Each month, we post a series of blogs around a common topic. This month, Lee Hinson-Hasty is curating a series identifying books that Presbyterian leaders are reading now that inform their ministry and work. Why are these texts relevant today? How might they bring us into God’s future? We invite you to join the conversation on Facebook and Twitter!
by Ken Kovacs
One book that is providing theological perspective and inspiration in these days is Charles Marsh, Strange Glory: A Life of Dietrich Bonhoeffer (Alfred A. Knopf, 2014).
For some time now, I’ve been interested in the experience of the Confessing Church, the resistance movement (from 1933 to 1945) within German Protestantism against the policies of the Third Reich. Marsh’s remarkable biography of Bonhoeffer, who was an active member of the Confessing Church, provides a fascinating window into the emergence, objectives, activities, struggles, and many disappointments of the movement.
Most striking is the way Marsh charts the changes in Bonhoeffer’s own theology, as he internally wrestles with and actively engages the demonic principalities and powers of National Socialism. Bonhoeffer’s activism and call to resistance were in response to, “The absurd, perpetual state of being thrown back upon the invisible God” (156), as he put it, to renewed Christological commitments, as well as a new interest in the centrality of prayer, worship, and life in community. “And the church,” Bonhoeffer said, “that calls a people to belief in Christ must itself be, in the midst of that people, the burning fire of love, the nucleus of reconciliation, the source of the fire in which all hate is consumed, and the proud and hateful are transformed into the loving” (204).
While it is false (I hope) to say that the present climate in the U.S. is exactly parallel to what happened in Nazi Germany (though there are eerie similarities), the church can be informed by what happened then as it seeks to be faithful today. Bonhoeffer witnessed a swift increase in authoritarianism, xenophobia, aggression toward the feminine, populism, and the dangerous conflation of religion, politics, and belief in an illusory national myth.
And, significantly, he soon realized that the church, along with its theological faculties in German universities, were theologically weak and ill equipped to withstand the collective force of what was happening around and in them.

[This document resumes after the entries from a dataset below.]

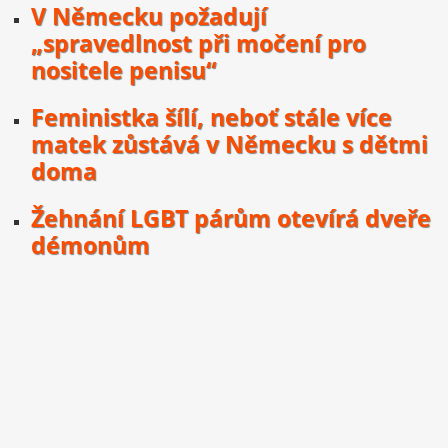
V Německu požadují
„spravedlnost při močení pro
nositele penisu“
Feministka šílí, neboť stále více
matek zůstává v Německu s dětmi
doma
Žehnání LGBT párům otevírá dveře
démonům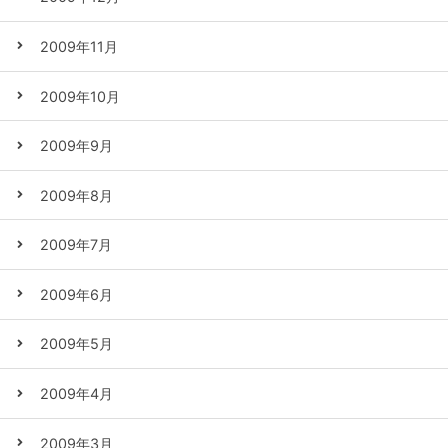
2009年11月
2009年10月
2009年9月
2009年8月
2009年7月
2009年6月
2009年5月
2009年4月
2009年3月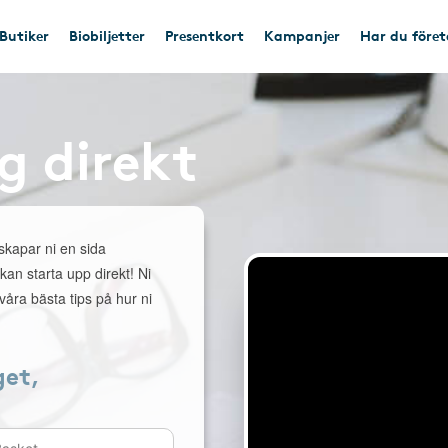
Butiker
Biobiljetter
Presentkort
Kampanjer
Har du före
g direkt
 skapar ni en sida
 kan starta upp direkt! Ni
åra bästa tips på hur ni
get,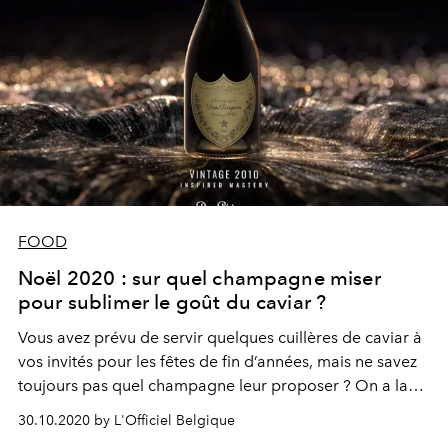
FOOD
Noël 2020 : sur quel champagne miser
pour sublimer le goût du caviar ?
Vous avez prévu de servir quelques cuillères de caviar à
vos invités pour les fêtes de fin d’années, mais ne savez
toujours pas quel champagne leur proposer ? On a la
réponse.
30.10.2020 by L'Officiel Belgique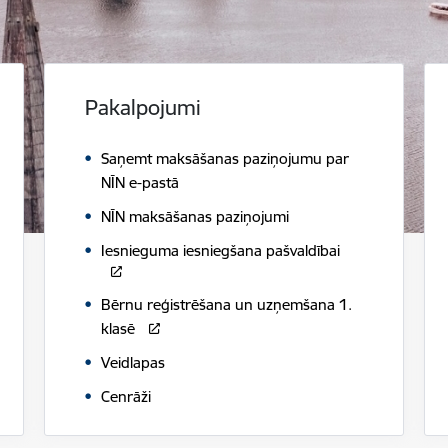
Pakalpojumi
Saņemt maksāšanas paziņojumu par
NĪN e-pastā
NĪN maksāšanas paziņojumi
Iesnieguma iesniegšana pašvaldībai
Bērnu reģistrēšana un uzņemšana 1.
klasē
Veidlapas
Cenrāži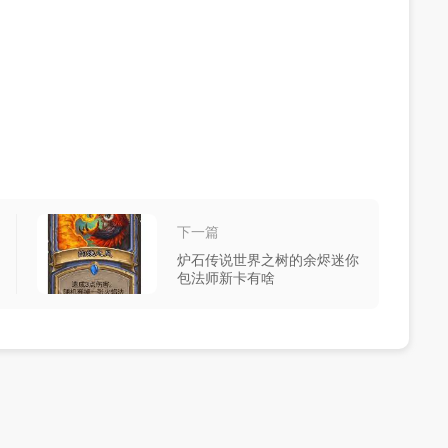
下一篇
炉石传说世界之树的余烬迷你
包法师新卡有啥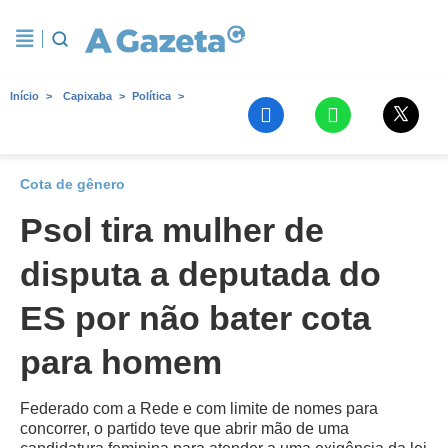
Início
Capixaba
Política
Cota de gênero
Psol tira mulher de
disputa a deputada do
ES por não bater cota
para homem
Federado com a Rede e com limite de nomes para
concorrer, o partido teve que abrir mão de uma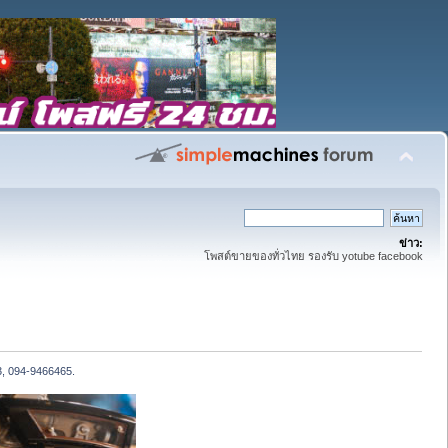
ข่าว:
โพสต์ขายของทั่วไทย รองรับ yotube facebook
3, 094-9466465.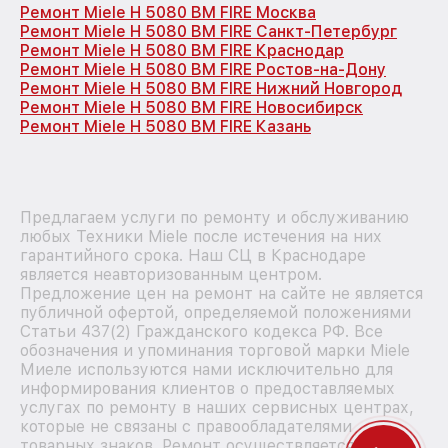
Ремонт Miele H 5080 BM FIRE Москва
Ремонт Miele H 5080 BM FIRE Санкт-Петербург
Ремонт Miele H 5080 BM FIRE Краснодар
Ремонт Miele H 5080 BM FIRE Ростов-на-Дону
Ремонт Miele H 5080 BM FIRE Нижний Новгород
Ремонт Miele H 5080 BM FIRE Новосибирск
Ремонт Miele H 5080 BM FIRE Казань
Предлагаем услуги по ремонту и обслуживанию
любых Техники Miele после истечения на них
гарантийного срока. Наш СЦ в Краснодаре
является неавторизованным центром.
Предложение цен на ремонт на сайте не является
публичной офертой, определяемой положениями
Статьи 437(2) Гражданского кодекса РФ. Все
обозначения и упоминания торговой марки Miele
Миеле используются нами исключительно для
информирования клиентов о предоставляемых
услугах по ремонту в наших сервисных центрах,
которые не связаны с правообладателями
товарных знаков. Ремонт осуществляется для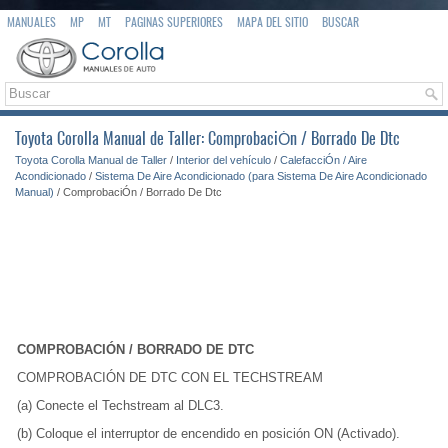
MANUALES
MP
MT
PAGINAS SUPERIORES
MAPA DEL SITIO
BUSCAR
Toyota Corolla Manual de Taller: ComprobaciÓn / Borrado De Dtc
Toyota Corolla Manual de Taller
/
Interior del vehículo
/
CalefacciÓn / Aire
Acondicionado
/
Sistema De Aire Acondicionado (para Sistema De Aire Acondicionado
Manual)
/ ComprobaciÓn / Borrado De Dtc
COMPROBACIÓN / BORRADO DE DTC
COMPROBACIÓN DE DTC CON EL TECHSTREAM
(a) Conecte el Techstream al DLC3.
(b) Coloque el interruptor de encendido en posición ON (Activado).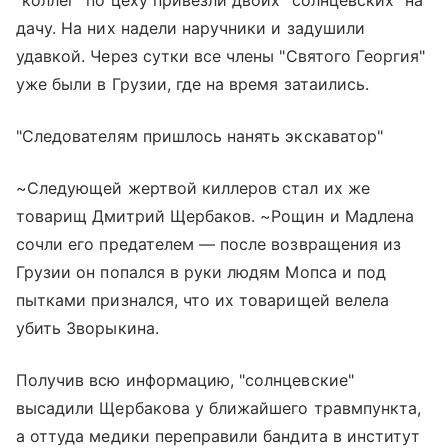
дачу. На них надели наручники и задушили
удавкой. Через сутки все члены "Святого Георгия"
уже были в Грузии, где на время затаились.
"Следователям пришлось нанять экскаватор"
~Следующей жертвой киллеров стал их же
товарищ Дмитрий Щербаков. ~Рощин и Мадлена
сочли его предателем — после возвращения из
Грузии он попался в руки людям Мопса и под
пытками признался, что их товарищей велела
убить Зворыкина.
Получив всю информацию, "солнцевские"
высадили Щербакова у ближайшего травмпункта,
а оттуда медики переправили бандита в институт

The Barmen Declaration, for example, expressed potential political resistance, but was largely ineffective and didn’t constitute real resistance. (Some of the Confessing Church members at Barmen were also members of the Nazi Party.)
Marsh maintains that, “[D]ogmatic proclamation would never be enough” for Bonhoeffer, because “every confession of Christ as Lord must bear concretely on the immediate work of peace. Obedience could not be separated from confession. The kingdom of heaven does not suffer lip service” (225). These are challenging words for all of us, especially for pastors and preachers.
Ken Kovacs has served as pastor of the Catonsville Presbyterian Church, Catonsville, Maryland, since 1999. Catonsville, situated in Baltimore County, borders Baltimore City to the east and the wealthy suburbs of Howard County to the west. As a result, their ministry reflects the experiences and needs of an economically-socially-politically-racially diverse demographic. Ken’s academic work is in practical theology, which explored the relationality of the Holy Spirit and the human spirit.